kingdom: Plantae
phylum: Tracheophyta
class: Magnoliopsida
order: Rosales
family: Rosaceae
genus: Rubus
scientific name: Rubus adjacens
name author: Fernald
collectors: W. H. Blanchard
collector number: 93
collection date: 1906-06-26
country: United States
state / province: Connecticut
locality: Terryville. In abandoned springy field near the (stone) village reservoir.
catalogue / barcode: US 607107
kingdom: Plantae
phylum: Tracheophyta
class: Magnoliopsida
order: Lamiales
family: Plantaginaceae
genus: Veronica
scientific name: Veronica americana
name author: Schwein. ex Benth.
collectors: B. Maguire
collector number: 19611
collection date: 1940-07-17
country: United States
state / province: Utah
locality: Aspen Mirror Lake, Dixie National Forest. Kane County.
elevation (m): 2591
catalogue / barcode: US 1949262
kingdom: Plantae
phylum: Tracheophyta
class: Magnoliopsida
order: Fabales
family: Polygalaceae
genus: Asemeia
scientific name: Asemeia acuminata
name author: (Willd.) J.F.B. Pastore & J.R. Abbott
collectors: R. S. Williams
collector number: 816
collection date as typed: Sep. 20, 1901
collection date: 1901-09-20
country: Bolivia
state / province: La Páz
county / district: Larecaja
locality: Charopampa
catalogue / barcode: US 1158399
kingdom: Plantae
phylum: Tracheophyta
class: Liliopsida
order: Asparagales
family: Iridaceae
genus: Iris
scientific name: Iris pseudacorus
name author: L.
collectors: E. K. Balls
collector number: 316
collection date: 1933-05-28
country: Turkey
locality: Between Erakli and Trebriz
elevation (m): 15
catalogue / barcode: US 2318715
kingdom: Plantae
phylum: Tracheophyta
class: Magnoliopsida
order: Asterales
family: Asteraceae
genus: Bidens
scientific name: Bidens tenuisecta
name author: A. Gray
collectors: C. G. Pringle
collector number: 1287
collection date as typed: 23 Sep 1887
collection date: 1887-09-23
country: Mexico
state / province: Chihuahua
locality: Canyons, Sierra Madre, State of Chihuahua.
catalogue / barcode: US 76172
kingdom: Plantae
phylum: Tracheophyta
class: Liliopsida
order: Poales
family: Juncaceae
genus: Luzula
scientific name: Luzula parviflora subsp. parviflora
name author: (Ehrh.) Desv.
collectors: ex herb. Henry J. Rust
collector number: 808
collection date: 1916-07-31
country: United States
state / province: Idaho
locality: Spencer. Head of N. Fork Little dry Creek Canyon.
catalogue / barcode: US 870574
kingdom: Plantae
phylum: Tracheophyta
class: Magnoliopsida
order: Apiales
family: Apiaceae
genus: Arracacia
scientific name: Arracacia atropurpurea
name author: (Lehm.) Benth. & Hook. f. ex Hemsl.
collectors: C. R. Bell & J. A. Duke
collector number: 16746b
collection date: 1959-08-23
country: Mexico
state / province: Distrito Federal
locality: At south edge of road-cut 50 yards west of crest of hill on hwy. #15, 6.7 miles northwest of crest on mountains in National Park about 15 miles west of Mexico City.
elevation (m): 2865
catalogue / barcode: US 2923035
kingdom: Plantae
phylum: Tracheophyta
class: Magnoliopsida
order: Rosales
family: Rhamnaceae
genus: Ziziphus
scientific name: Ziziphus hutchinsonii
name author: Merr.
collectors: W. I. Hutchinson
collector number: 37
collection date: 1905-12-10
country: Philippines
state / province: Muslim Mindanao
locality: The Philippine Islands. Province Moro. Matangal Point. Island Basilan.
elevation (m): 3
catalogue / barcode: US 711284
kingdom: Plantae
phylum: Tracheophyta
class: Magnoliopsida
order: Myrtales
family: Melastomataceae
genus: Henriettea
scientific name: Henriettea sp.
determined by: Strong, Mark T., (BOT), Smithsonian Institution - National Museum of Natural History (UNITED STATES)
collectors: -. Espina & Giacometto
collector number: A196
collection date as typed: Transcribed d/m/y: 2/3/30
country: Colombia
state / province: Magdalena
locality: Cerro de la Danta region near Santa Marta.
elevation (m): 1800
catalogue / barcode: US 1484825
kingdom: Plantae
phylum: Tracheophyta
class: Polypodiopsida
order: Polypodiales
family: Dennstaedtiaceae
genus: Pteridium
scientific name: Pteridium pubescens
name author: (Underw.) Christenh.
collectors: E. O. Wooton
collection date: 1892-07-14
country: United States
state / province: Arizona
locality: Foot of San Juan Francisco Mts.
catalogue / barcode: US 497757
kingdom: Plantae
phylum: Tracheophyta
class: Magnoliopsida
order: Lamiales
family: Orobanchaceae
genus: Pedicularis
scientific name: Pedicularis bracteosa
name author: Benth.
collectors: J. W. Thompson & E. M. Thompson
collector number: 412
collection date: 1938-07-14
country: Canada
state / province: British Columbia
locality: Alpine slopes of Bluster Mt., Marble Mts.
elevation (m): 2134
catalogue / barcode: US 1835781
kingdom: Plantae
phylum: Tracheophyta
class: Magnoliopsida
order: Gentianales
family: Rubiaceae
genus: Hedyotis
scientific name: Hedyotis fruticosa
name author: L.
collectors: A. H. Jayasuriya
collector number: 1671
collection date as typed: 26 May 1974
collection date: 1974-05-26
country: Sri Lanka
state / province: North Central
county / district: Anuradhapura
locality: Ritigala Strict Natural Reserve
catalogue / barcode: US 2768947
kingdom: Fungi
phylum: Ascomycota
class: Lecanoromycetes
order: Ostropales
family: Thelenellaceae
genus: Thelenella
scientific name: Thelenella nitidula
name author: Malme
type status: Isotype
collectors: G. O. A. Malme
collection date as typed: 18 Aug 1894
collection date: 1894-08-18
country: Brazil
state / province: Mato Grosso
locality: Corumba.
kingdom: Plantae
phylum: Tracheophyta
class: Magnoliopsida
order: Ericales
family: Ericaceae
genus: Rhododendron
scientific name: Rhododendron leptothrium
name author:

========================================================================

Retype all of the entries above, line for line, without changing anything.

kingdom: Plantae
phylum: Tracheophyta
class: Magnoliopsida
order: Rosales
family: Rosaceae
genus: Rubus
scientific name: Rubus adjacens
name author: Fernald
collectors: W. H. Blanchard
collector number: 93
collection date: 1906-06-26
country: United States
state / province: Connecticut
locality: Terryville. In abandoned springy field near the (stone) village reservoir.
catalogue / barcode: US 607107
kingdom: Plantae
phylum: Tracheophyta
class: Magnoliopsida
order: Lamiales
family: Plantaginaceae
genus: Veronica
scientific name: Veronica americana
name author: Schwein. ex Benth.
collectors: B. Maguire
collector number: 19611
collection date: 1940-07-17
country: United States
state / province: Utah
locality: Aspen Mirror Lake, Dixie National Forest. Kane County.
elevation (m): 2591
catalogue / barcode: US 1949262
kingdom: Plantae
phylum: Tracheophyta
class: Magnoliopsida
order: Fabales
family: Polygalaceae
genus: Asemeia
scientific name: Asemeia acuminata
name author: (Willd.) J.F.B. Pastore & J.R. Abbott
collectors: R. S. Williams
collector number: 816
collection date as typed: Sep. 20, 1901
collection date: 1901-09-20
country: Bolivia
state / province: La Páz
county / district: Larecaja
locality: Charopampa
catalogue / barcode: US 1158399
kingdom: Plantae
phylum: Tracheophyta
class: Liliopsida
order: Asparagales
family: Iridaceae
genus: Iris
scientific name: Iris pseudacorus
name author: L.
collectors: E. K. Balls
collector number: 316
collection date: 1933-05-28
country: Turkey
locality: Between Erakli and Trebriz
elevation (m): 15
catalogue / barcode: US 2318715
kingdom: Plantae
phylum: Tracheophyta
class: Magnoliopsida
order: Asterales
family: Asteraceae
genus: Bidens
scientific name: Bidens tenuisecta
name author: A. Gray
collectors: C. G. Pringle
collector number: 1287
collection date as typed: 23 Sep 1887
collection date: 1887-09-23
country: Mexico
state / province: Chihuahua
locality: Canyons, Sierra Madre, State of Chihuahua.
catalogue / barcode: US 76172
kingdom: Plantae
phylum: Tracheophyta
class: Liliopsida
order: Poales
family: Juncaceae
genus: Luzula
scientific name: Luzula parviflora subsp. parviflora
name author: (Ehrh.) Desv.
collectors: ex herb. Henry J. Rust
collector number: 808
collection date: 1916-07-31
country: United States
state / province: Idaho
locality: Spencer. Head of N. Fork Little dry Creek Canyon.
catalogue / barcode: US 870574
kingdom: Plantae
phylum: Tracheophyta
class: Magnoliopsida
order: Apiales
family: Apiaceae
genus: Arracacia
scientific name: Arracacia atropurpurea
name author: (Lehm.) Benth. & Hook. f. ex Hemsl.
collectors: C. R. Bell & J. A. Duke
collector number: 16746b
collection date: 1959-08-23
country: Mexico
state / province: Distrito Federal
locality: At south edge of road-cut 50 yards west of crest of hill on hwy. #15, 6.7 miles northwest of crest on mountains in National Park about 15 miles west of Mexico City.
elevation (m): 2865
catalogue / barcode: US 2923035
kingdom: Plantae
phylum: Tracheophyta
class: Magnoliopsida
order: Rosales
family: Rhamnaceae
genus: Ziziphus
scientific name: Ziziphus hutchinsonii
name author: Merr.
collectors: W. I. Hutchinson
collector number: 37
collection date: 1905-12-10
country: Philippines
state / province: Muslim Mindanao
locality: The Philippine Islands. Province Moro. Matangal Point. Island Basilan.
elevation (m): 3
catalogue / barcode: US 711284
kingdom: Plantae
phylum: Tracheophyta
class: Magnoliopsida
order: Myrtales
family: Melastomataceae
genus: Henriettea
scientific name: Henriettea sp.
determined by: Strong, Mark T., (BOT), Smithsonian Institution - National Museum of Natural History (UNITED STATES)
collectors: -. Espina & Giacometto
collector number: A196
collection date as typed: Transcribed d/m/y: 2/3/30
country: Colombia
state / province: Magdalena
locality: Cerro de la Danta region near Santa Marta.
elevation (m): 1800
catalogue / barcode: US 1484825
kingdom: Plantae
phylum: Tracheophyta
class: Polypodiopsida
order: Polypodiales
family: Dennstaedtiaceae
genus: Pteridium
scientific name: Pteridium pubescens
name author: (Underw.) Christenh.
collectors: E. O. Wooton
collection date: 1892-07-14
country: United States
state / province: Arizona
locality: Foot of San Juan Francisco Mts.
catalogue / barcode: US 497757
kingdom: Plantae
phylum: Tracheophyta
class: Magnoliopsida
order: Lamiales
family: Orobanchaceae
genus: Pedicularis
scientific name: Pedicularis bracteosa
name author: Benth.
collectors: J. W. Thompson & E. M. Thompson
collector number: 412
collection date: 1938-07-14
country: Canada
state / province: British Columbia
locality: Alpine slopes of Bluster Mt., Marble Mts.
elevation (m): 2134
catalogue / barcode: US 1835781
kingdom: Plantae
phylum: Tracheophyta
class: Magnoliopsida
order: Gentianales
family: Rubiaceae
genus: Hedyotis
scientific name: Hedyotis fruticosa
name author: L.
collectors: A. H. Jayasuriya
collector number: 1671
collection date as typed: 26 May 1974
collection date: 1974-05-26
country: Sri Lanka
state / province: North Central
county / district: Anuradhapura
locality: Ritigala Strict Natural Reserve
catalogue / barcode: US 2768947
kingdom: Fungi
phylum: Ascomycota
class: Lecanoromycetes
order: Ostropales
family: Thelenellaceae
genus: Thelenella
scientific name: Thelenella nitidula
name author: Malme
type status: Isotype
collectors: G. O. A. Malme
collection date as typed: 18 Aug 1894
collection date: 1894-08-18
country: Brazil
state / province: Mato Grosso
locality: Corumba.
kingdom: Plantae
phylum: Tracheophyta
class: Magnoliopsida
order: Ericales
family: Ericaceae
genus: Rhododendron
scientific name: Rhododendron leptothrium
name author:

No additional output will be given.